In het tweede kwartaal van 2023 was de uitstoot van broeikasgassen 5 procent lager dan in hetzelfde kwartaal van 2022. Dit komt vooral door een 23 procent lagere uitstoot door de elektriciteitssector, maar ook door een lager productieniveau in een aantal industriesectoren. Dit melden het CBS en RIVM/Emissieregistratie op basis van de voorlopige kwartaalcijfers over de broeikasgassenuitstoot conform de IPCC-richtlijnen.
Industrie en elektriciteitssector
In het tweede kwartaal was de CO2-uitstoot door de delfstoffenwinning, industrie en bouwnijverheid samen 5,0 procent lager dan in hetzelfde kwartaal een jaar eerder. Vooral de basismetaal- en de chemische industrie hebben minder CO2 uitgestoten door lagere productieniveau's als gevolg van de hoge kosten. De uitstoot door de bouwnijverheid was echter hoger. De uitstoot van de industrie bedroeg 35 procent van de totale uitstoot in het tweede kwartaal van 2023.

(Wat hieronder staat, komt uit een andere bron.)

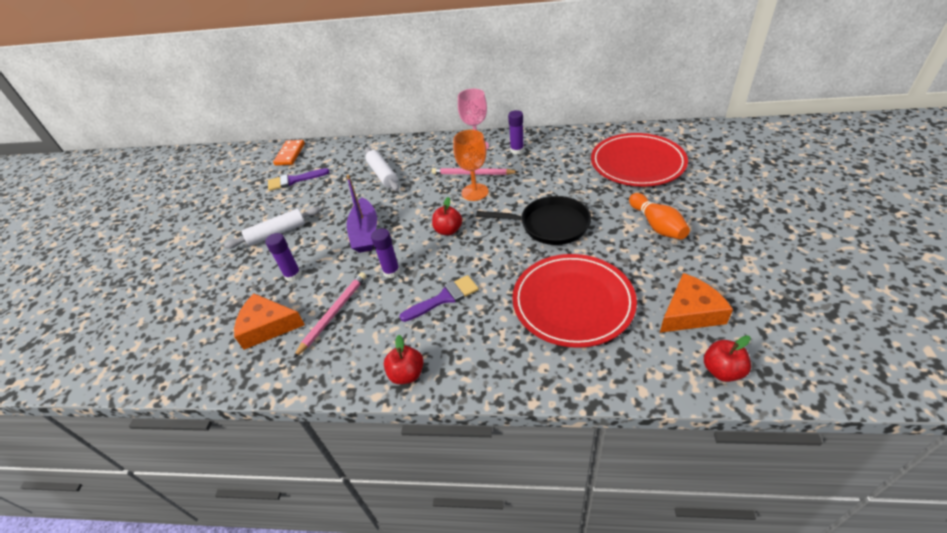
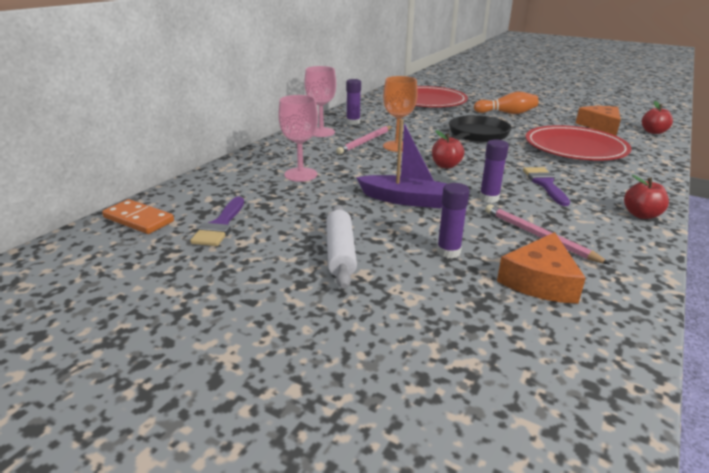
camera: 70 degrees left, 15 degrees down
(382, 174) = (300, 174): white rolling pin -> pink goblet

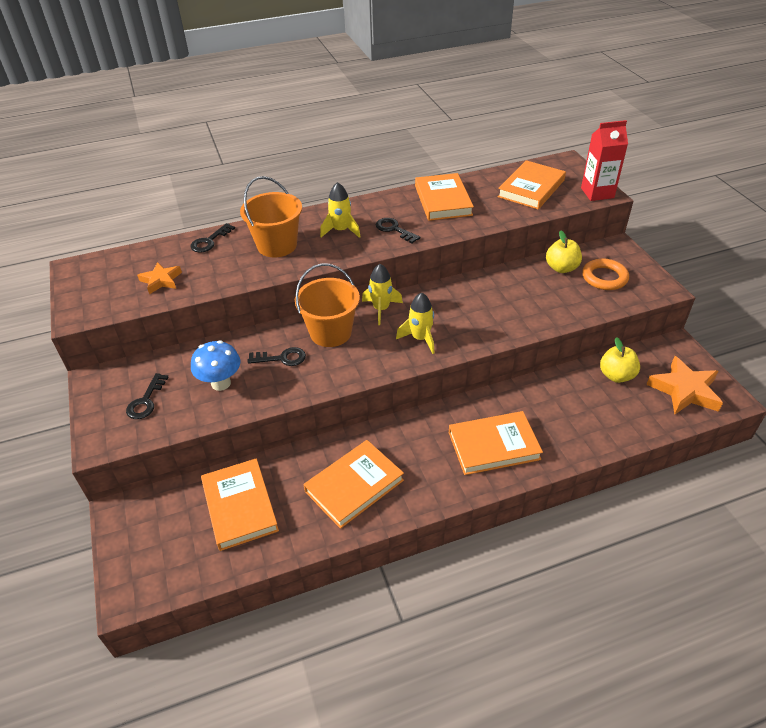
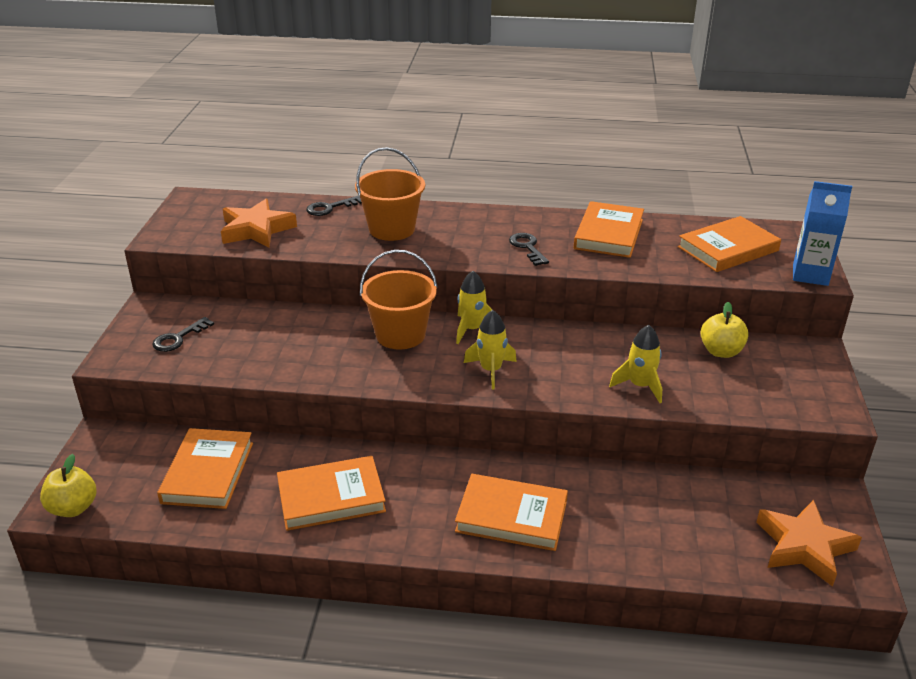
camera: 25 degrees right, 10 degrees down
(161, 280) = (256, 229): orange star -> orange star, size x1.66
(221, 383) = (257, 346): blue mushroom -> none
(282, 358) = (332, 342): black key -> none
(341, 230) = (469, 233): yellow rocket -> yellow rocket (640, 386)
(597, 193) = (810, 275): red carton -> blue carton
(604, 277) = (769, 377): orange ring -> none
(616, 375) = (724, 499): yellow apple -> yellow apple (73, 508)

De elektriciteitssector heeft in het tweede kwartaal 23 procent minder broeikasgassen uitgestoten dan in hetzelfde kwartaal van 2022. Belangrijkste reden: de sector produceerde 42 procent minder elektriciteit uit kolen (aardgas: -2 procent). Tegelijkertijd is er meer elektriciteit geproduceerd uit hernieuwbare bronnen ten opzichte van hetzelfde kwartaal een jaar eerder. Het aandeel van de elektriciteitssector in de uitstoot van de broeikasgassen was 15 procent in het tweede kwartaal van 2023.
Economie
De CO2-uitstoot door de gehele Nederlandse economie was in het tweede kwartaal 3,2 procent lager dan in hetzelfde kwartaal van 2022. Gecorrigeerd voor het weerseffect kwam de daling van de CO2-uitstoot uit op 1,0 procent. Het bruto binnenlands product (bbp) kromp in diezelfde periode met 0,3 procent. De daling van de CO2-uitstoot is vooral toe te schrijven aan een lagere inzet van aardgas door de elektriciteitssector (min 23 procent) en huishoudens (min 11 procent). Daarentegen was de uitstoot van de transportsector en het verbruik van benzine door huishoudens fors hoger.